Results are shown in Fig. 6(a) and (b). The results show an unsatisfactory trend for the faculty, that in the year 2015 the number of publications in sources without quartiles was increasing. The detailed analysis showed that in all years, except the last year 2016, the biggest number of publications belongs to quartile Q3. Regarding the excellence, the number of publications with Q1 is increasing in the last 3 years.

Fig. 6.
figure 6

Publication count in Scopus sources (a) with and without quartiles (b) detailed count by quartiles

For the 2nd analysis scenario, the following research question was formulated: “How many faculty publications in Scopus are not cited comparing with all publications and the publications in sources with computed quartiles?” Figure 7 shows the trend that the proportion of uncited publications remains unchanged in sources with computed quartiles, but is growing among all Scopus publications.

Fig. 7.
figure 7

Publications that are not cited

For the 3rd analysis scenario the research question was formulated: “How many are there citation counts in Scopus sources with quartiles and without computed quartiles?” Figure 8(a) shows the trend that the citation count in Scopus sources without computed quartiles is decreasing, but at the same time the citation count in the years 2012–2015 is remaining stable. More detailed analysis (see Fig. 8(b)) shows a significant citation count of Q3 publications, however this can be explained with bigger amount of Q3 publications among all others.

Fig. 8.
figure 8

Citation count in Scopus sources (a) with and without quartiles (b) detailed citation count by quartiles

These results can help to decide at each individual researcher’s level to try publishing their works in sources with one quartile higher, but for the faculty, the shift from sources with Q3 to Q2 may be the most promising and realistic.

6 Conclusions

The main contribution of this paper is the architecture, that implements different flows of data and integrates them into one consistent system for research output evaluation. The architecture is based on the idea to ensure data quality, control, and also the integration process transparency, involving publication authors in different roles – as information providers or approvers.

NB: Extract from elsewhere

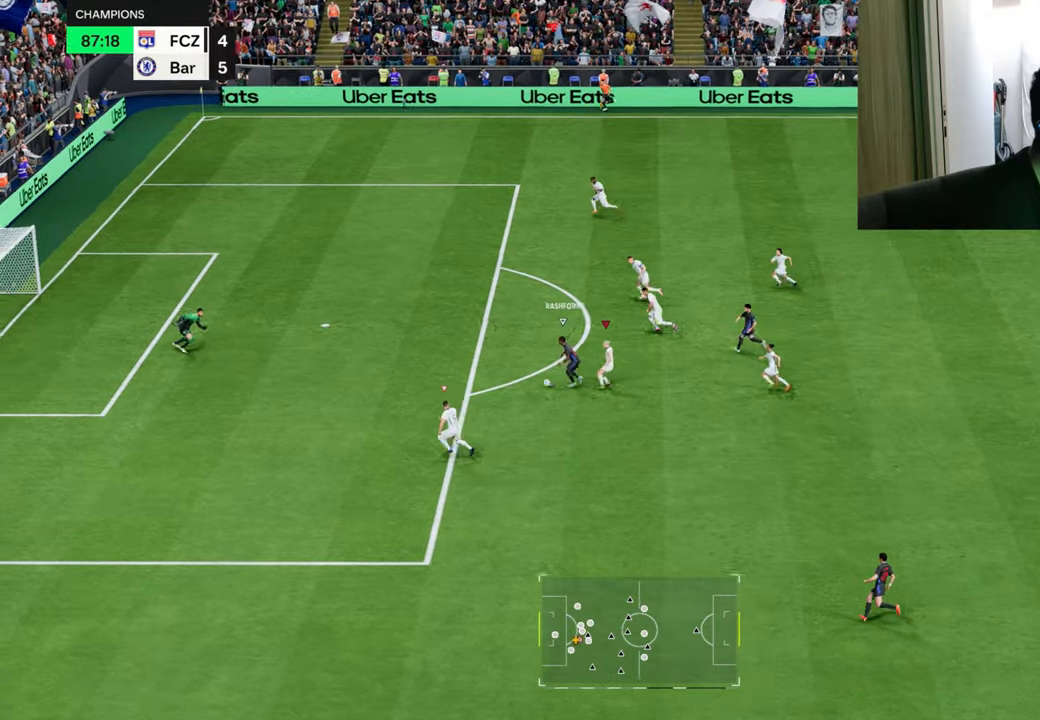
{"buttons": ["TRIANGLE", "R1"], "left_stick": "up", "right_stick": "center", "events": []}
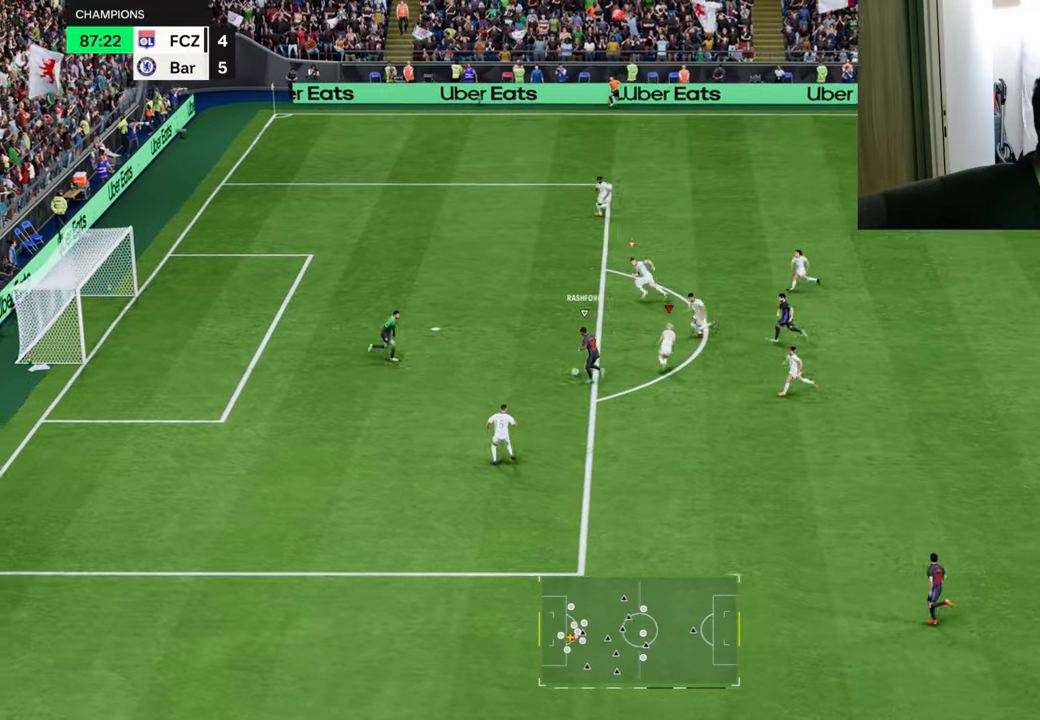
{"buttons": ["TRIANGLE", "R1"], "left_stick": "up-right", "right_stick": "center", "events": [[484, "left_stick", "up-right"]]}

The model of integrated dataset was determined mostly by existing information systems at the university and external interfaces (WoS and Scopus). The model is integrated with the global data model of the management information system of the University of Latvia, so the research evaluation can be extended with other types of metrics not only the bibliometric ones.

The proposed architecture ensures calculation of metrics for the publications evaluation both quantitative and qualitative ones. However, this paper concentrates mostly on the qualitative ones to support the scientific excellence. The quantitative metrics can help to set further goals, based on findings of performed analysis.